Meet the HTTP Request Hijacking Attack
Skycure calls it a HTTP Request Hijacking Attack and it begins, Amit said, with a MITM attack. While you're connected to the malicious network, the attacker monitors your traffic and looks for apps retrieving information from servers. Then the attacker intercepts that request and sends a 301 HTTP status code back to the application. This is a permanent redirection error, and tells the browser that the server it's looking for has been permanently moved to another location.
All the vulnerable apps, Amit explained, will cache the change made by the 301 code and continue to connect to the redirected server for the foreseeable future. In a non-malicious scenario, this is great for users since it means faster and more reliable connections. But when the attacker sends his 301 error, it forces the application to start loading information from his server.
The implications are interesting. Amit pointed out that many news and stocks applications don't have URL bars, so it's not clear to the user where the information is coming from. In the case of a compromised news application, Amit said, "now you're reading fake news from the attacker."

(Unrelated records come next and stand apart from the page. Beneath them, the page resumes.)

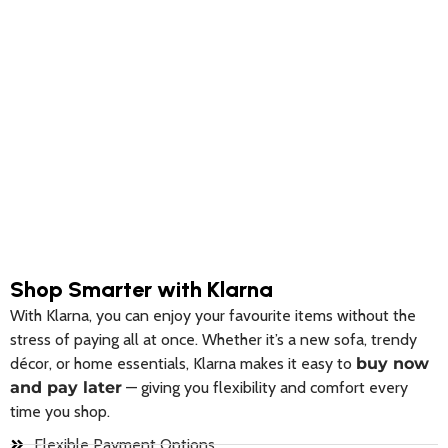
on
on
the
the
product
product
page
page
Shop Smarter with Klarna
With Klarna, you can enjoy your favourite items without the
stress of paying all at once. Whether it’s a new sofa, trendy
décor, or home essentials, Klarna makes it easy to
buy now
and pay later
— giving you flexibility and comfort every
time you shop.
Flexible Payment Options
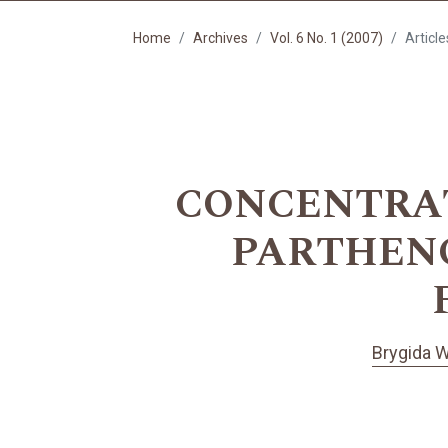
Home
Archives
Vol. 6 No. 1 (2007)
Article
CONCENTRAT
PARTHENO
Brygida W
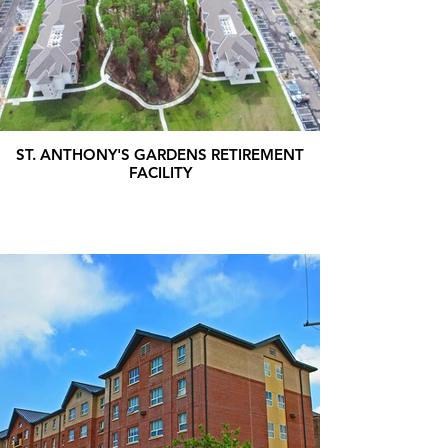
ST. ANTHONY'S GARDENS RETIREMENT
FACILITY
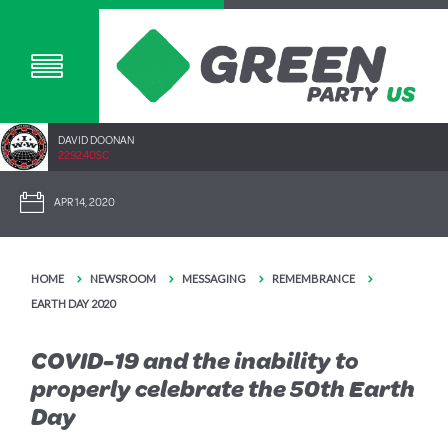
DAVID DOONAN
2292.40SC
APR 14, 2020
HOME
NEWSROOM
MESSAGING
REMEMBRANCE
EARTH DAY 2020
COVID-19 and the inability to
properly celebrate the 50th Earth
Day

Such an attack could be subtle, maybe feeding fake stories or inaccurate stock information to manipulate the market. Or an attacker could conceivably mirror all the information from a news app's server but inject malicious links for phishing, or worse.
Widespread But Unused
The scariest thing Amit told me wasn't what the attack could do, but how widespread it was. Because it's so simple, thousands of apps appear to be affected. So many, that Skycure says that the only way to only way to responsibly disclose the vulnerability was to describe it publicly without revealing the names of affected apps.
The good news is that Amit says his team hasn't seen this particular attack used in the wild. The implication, of course, is that developers should move quickly to update their apps and resolve the issue before someone starts using it. Any developers out there should head over to Skycure for suggestions on how to improve their apps.
Staying Safe
The best thing users can do is to keep their apps up to date, as developers are likely to begin implementing fixes across vulnerable apps. If you think you've already been hit by this particular attack, you should un-install the suspect application and then reinstall it from the App Store.
Avoiding this attack in the future is easier in theory than it is in practice. "It is always safer to not to connect to [unsecured] WiFi networks, but at the end of the day we always do," said Amit. Sometimes, it's not even an issue of convenience as phones are can connect to Wi-Fi networks without user actions. Amit explained, saying that AT&T customers automatically connect to AT&T networks. He also pointed out that if an attacker used malicious profiles, as Skycure did when they hacked my iPhone, not even an SSL connection could stop the attack.
The onus, according to Skycure, is on developers to build their apps to avoid the problem in the first place. And hopefully soon, since the information on the vulnerability is now available.